## SUPPLIED INFORMATION:
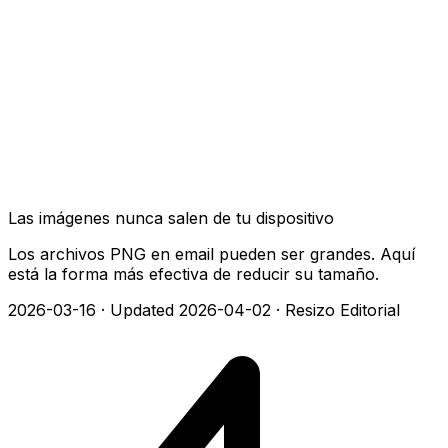
Las imágenes nunca salen de tu dispositivo
Los archivos PNG en email pueden ser grandes. Aquí
está la forma más efectiva de reducir su tamaño.
2026-03-16
·
Updated 2026-04-02
·
Resizo Editorial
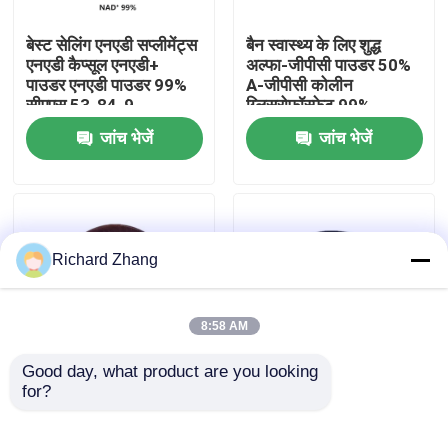
बेस्ट सेलिंग एनएडी सप्लीमेंट्स
बैन स्वास्थ्य के लिए शुद्ध
कारखाना भ्रमण
एनएडी कैप्सूल एनएडी+
अल्फा-जीपीसी पाउडर 50%
पाउडर एनएडी पाउडर 99%
Α-जीपीसी कोलीन
सीएएस 53-84-9
ग्लिसरोफॉस्फेट 99%
गुणवत्ता नियंत्रण
जांच भेजें
जांच भेजें
हमसे संपर्क करें
एक उद्धरण का अनुरोध करें
Richard Zhang
प्लांट एक्सट्रैक्ट पाउडर
8:58 AM
Good day, what product are you looking 
सुपर फूड पाउडर
for?
थोक अल्फा जीपीसी पाउडर
थोक मूल्य Coq10
50% अल्फा-जीपीसी पाउडर
Coenzyme Q10 पाउडर
मस्तिष्क पूरक के लिए सीएएस
खाद्य ग्रेड पानी में घुलनशील
कॉस्मेटिक कच्चे माल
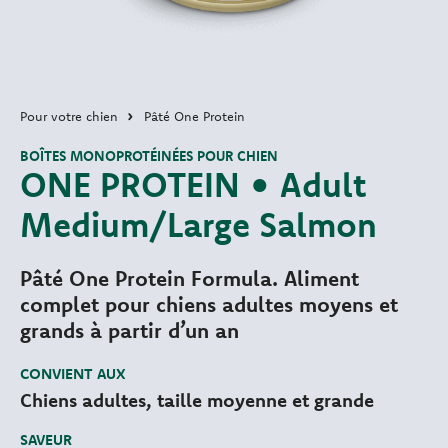
Pour votre chien
Pâté One Protein
BOÎTES MONOPROTÉINÉES POUR CHIEN
ONE PROTEIN • Adult
Medium/Large Salmon
Pâté One Protein Formula. Aliment
complet pour chiens adultes moyens et
grands à partir d’un an
CONVIENT AUX
Chiens adultes, taille moyenne et grande
SAVEUR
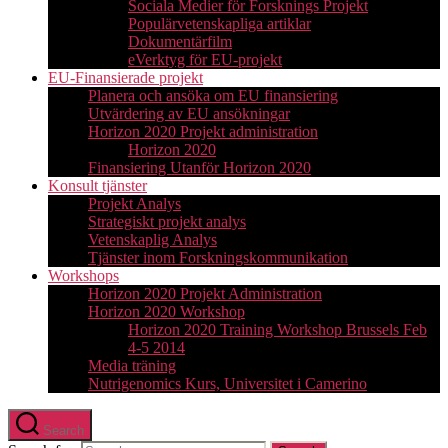
Sociala Medier för Forsknings Projekt
Populärvetenskapliga artiklar
Dokumentärfilm
eVerktyg för EU-projekt
EU-Finansierade projekt
Planera och ansöka om EU finansiering
Utvärdering av EU ansökningar
Horizon 2020 Projekt administration
Horizon 2020
Finansiering Utanför Horizon 2020
Konsult tjänster
Projekt Analys
Strategiskt projekt analys
Vetenskaplig Analys
Tjänster inom Forskningskommunikation
Workshops
Horizon 2020 Projekt Administration
Horizon 2020 Workshop
Horizon 2020 Training Workshop Brussels Feb
4-5 2014
Media träning
Nutrigenomics Kurs, Universitet i Camerino
Search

## ACTION ITEM:
Final stretch of the data: repeat exactly each line from the one containing "थोक अल्फा जीपीसी पाउडर" through the last, and omit all pictures.

## REPLY TO THE EXERCISE:
थोक अल्फा जीपीसी पाउडर
थोक मूल्य Coq10
50% अल्फा-जीपीसी पाउडर
Coenzyme Q10 पाउडर
मस्तिष्क पूरक के लिए सीएएस
खाद्य ग्रेड पानी में घुलनशील
कॉस्मेटिक कच्चे माल
Pour votre chien
Pâté One Protein
BOÎTES MONOPROTÉINÉES POUR CHIEN
ONE PROTEIN • Adult
Medium/Large Salmon
Pâté One Protein Formula. Aliment
complet pour chiens adultes moyens et
grands à partir d’un an
CONVIENT AUX
Chiens adultes, taille moyenne et grande
SAVEUR
Sociala Medier för Forsknings Projekt
Populärvetenskapliga artiklar
Dokumentärfilm
eVerktyg för EU-projekt
EU-Finansierade projekt
Planera och ansöka om EU finansiering
Utvärdering av EU ansökningar
Horizon 2020 Projekt administration
Horizon 2020
Finansiering Utanför Horizon 2020
Konsult tjänster
Projekt Analys
Strategiskt projekt analys
Vetenskaplig Analys
Tjänster inom Forskningskommunikation
Workshops
Horizon 2020 Projekt Administration
Horizon 2020 Workshop
Horizon 2020 Training Workshop Brussels Feb
4-5 2014
Media träning
Nutrigenomics Kurs, Universitet i Camerino
Search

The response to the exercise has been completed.